Но, ко всеобщему удовлетворению, делу помог неожиданный и крайне удачный случай. Молодой Фредерик влюбился в очаровательнейшую девушку по имени Арабелла Инглиш. Отец ее занимал высокое положение в банке Морганов, поэтому Арабелла разбиралась в финансах и была много наслышана о той трагедии, что разворачивалась в "Прэгерсе". Получив от Фредерика II предложение выйти за него замуж, она с огромным удовольствием и неподражаемой снисходительностью приняла его, посоветовав Фредерику поговорить на следующий день с ее отцом, а сама тем временем попросила отца, чтобы тот со всем тактом, на какой только был способен, но совершенно недвусмысленно заявил бы Фредерику, что если он действительно хочет жениться на Арабелле, то должен проявлять более ответственное отношение к собственному банку. Фредерик оказался настолько влюблен в мисс Инглиш, так стремился заручиться благословением ее отца, что, видимо, послушался бы старого мистера Инглиша даже в том случае, если бы тот посоветовал ему, ради улучшения дел в "Прэгерсе", ежедневно висеть по полчаса на окне шестого этажа вниз головой, цепляясь за подоконник только пальцами ног.

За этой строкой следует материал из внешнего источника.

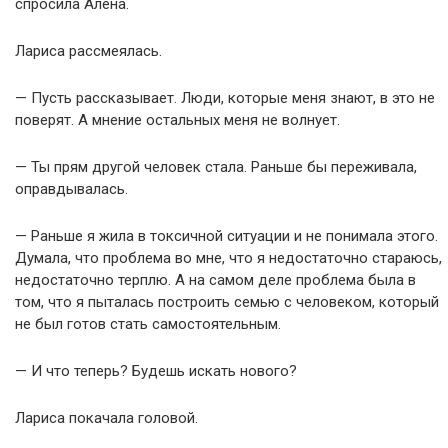
спросила Алёна.
Лариса рассмеялась.
— Пусть рассказывает. Люди, которые меня знают, в это не
поверят. А мнение остальных меня не волнует.
— Ты прям другой человек стала. Раньше бы переживала,
оправдывалась.
— Раньше я жила в токсичной ситуации и не понимала этого.
Думала, что проблема во мне, что я недостаточно стараюсь,
недостаточно терплю. А на самом деле проблема была в
том, что я пыталась построить семью с человеком, который
не был готов стать самостоятельным.
— И что теперь? Будешь искать нового?
Лариса покачала головой.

Последовавшие за этим разговором перемены оказались поистине революционными. Фредерик II стал приходить на работу каждый день, точно к десяти утра, и просиживал в своем кабинете до начала пятого - для того золотого времечка это считалось очень долгим рабочим днем; начал постепенно лучше разбираться в том, что происходило на рынке; обедал он теперь только с клиентами банка; читал - сразу же после завтрака - одни лишь финансовые газеты; и при тех достаточно скромных способностях, какие у него были, сумел в конечном счете стать почти первоклассным банкиром. Когда в 1903 году появился на свет Фредерик Прэгер III, юного наследника снова ожидало весьма значительное состояние.

Фредерик III оказался интересным ребенком; как и все Прэгеры, он был блондин, хорош собой, а унаследованное им от деда чутье в денежных делах сочеталось у него с прекрасным даром прирожденного политика. Все, кто окружал его, ясно увидели и оценили эти качества, когда еще в семилетнем возрасте он однажды попросил у присматривавшей за ним няньки четверть доллара, сказав, что хочет взять монетку в школу и опустить там в банку для пожертвований на благотворительные цели. Мама, объяснил он (говоря неправду, но глядя при этом широко раскрытыми, влажными и честнейшими глазами), слишком занята своими общественными делами, и ей не до таких мелочей; и нянька, разжалобившись - как это сделала бы любая нянька на ее месте - от подобного проявления материнского жестокосердия и эгоизма, тут же выдала ему целых пятьдесят центов. По дороге в школу Фредерик купил на эти деньги пакетик мятных леденцов; шофера он уговорил сделать остановку, сказав, что хочет купить себе на завтрак еще одно яблоко. Мятные леденцы были распроданы потом в школе ребятам по центу за штуку; к концу дня Фредерик не только вернул себе свой первоначальный капитал, но и увеличил его на доллар и пятьдесят центов. К середине четверти он подобным образом сколотил уже больше двадцати долларов. Сами эти деньги были ему не нужны; ему просто приятно было сознавать, что, если понадобится, он всегда способен сам что-то заработать.